» WHAT IS BEING ASKED: Please return the part of the records that opens with the line containing "Which series has" and runs through the end of the records, copying it line for line. Leave the pictures out of your answer.

INFORMATION SHOWN START

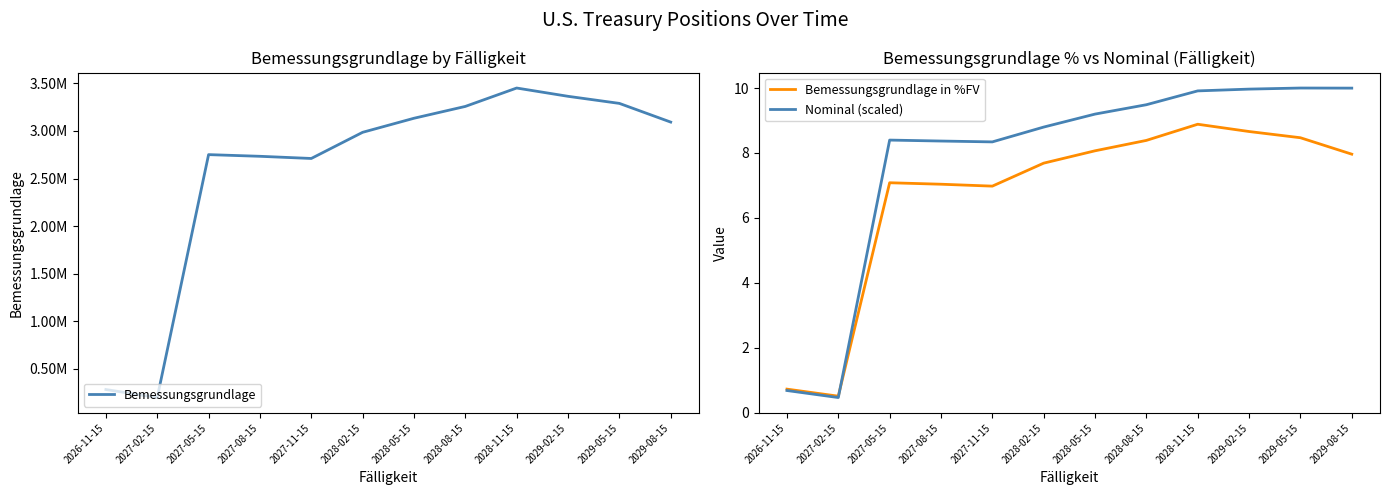

What is the sum of all Nominal (scaled) values?

93.6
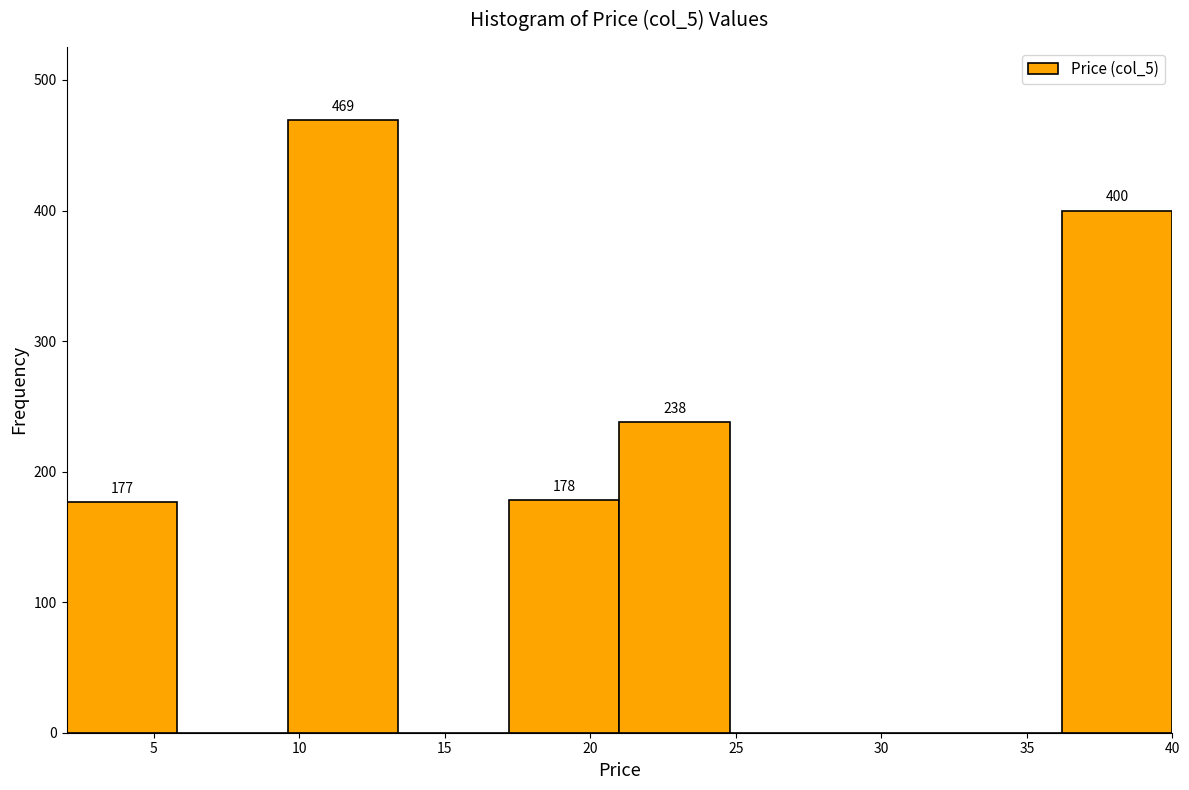

Over which range of the x-axis is the bar tallest?

9.6 to 13.4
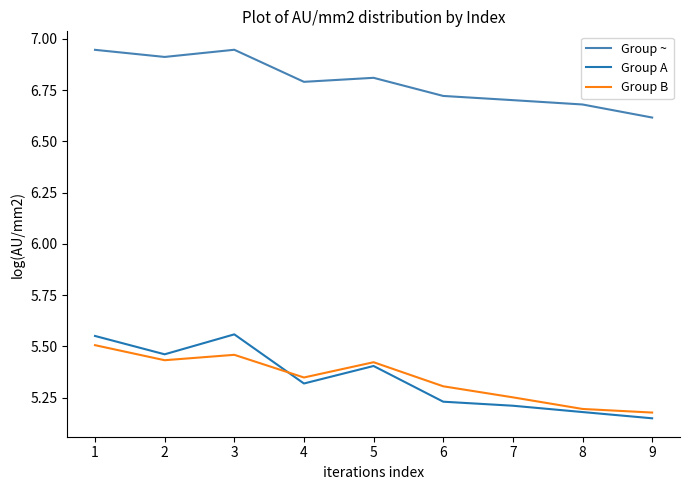

Which series has the largest total across all categories?

Group ~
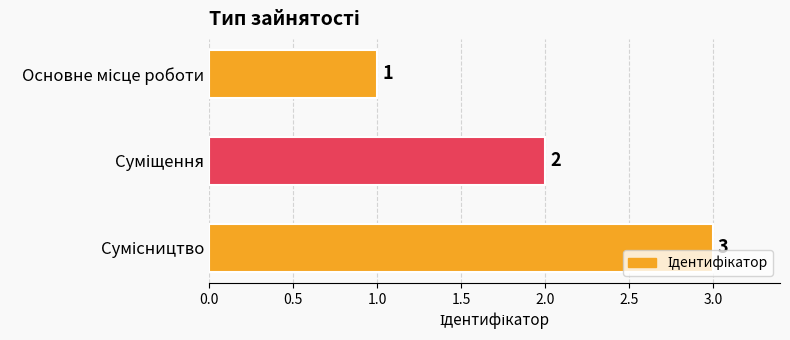

Reading top to bottom, list all the values displayed in this chart.

1	2	3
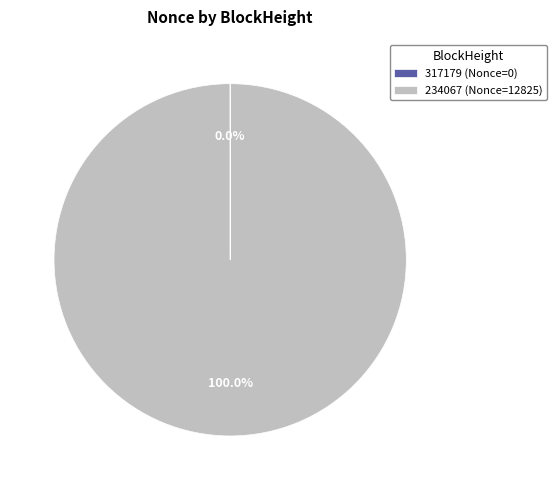

Does any single category account for the majority?

Yes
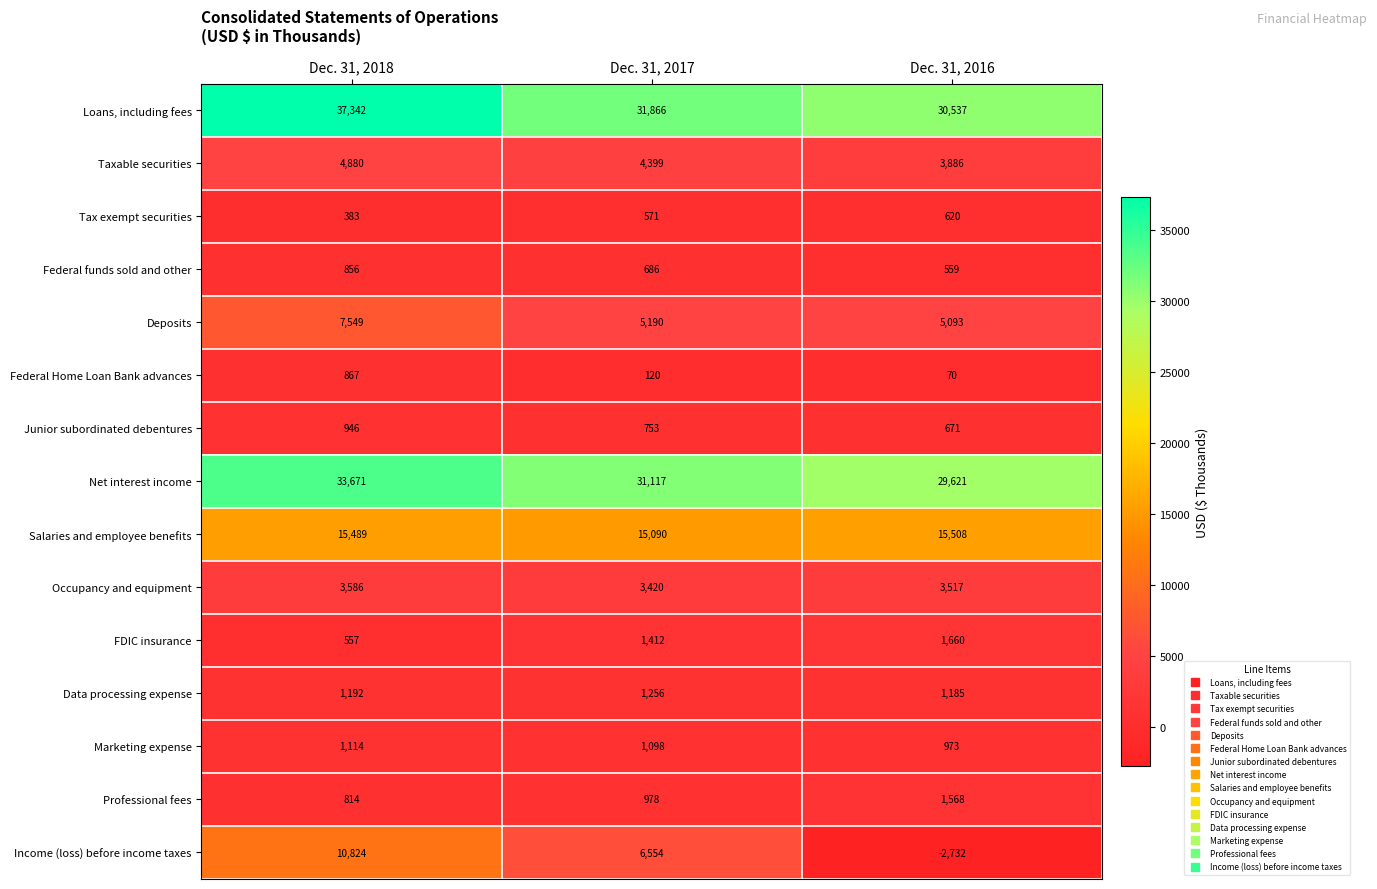

At which category does the chart reach its minimum across all series?

Dec. 31, 2016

INFORMATION SHOWN END

» RESPONSE BELOW:
Which series has the largest total across all categories?

Group ~

Reading top to bottom, list all the values displayed in this chart.

1	2	3

Does any single category account for the majority?

Yes

At which category does the chart reach its minimum across all series?

Dec. 31, 2016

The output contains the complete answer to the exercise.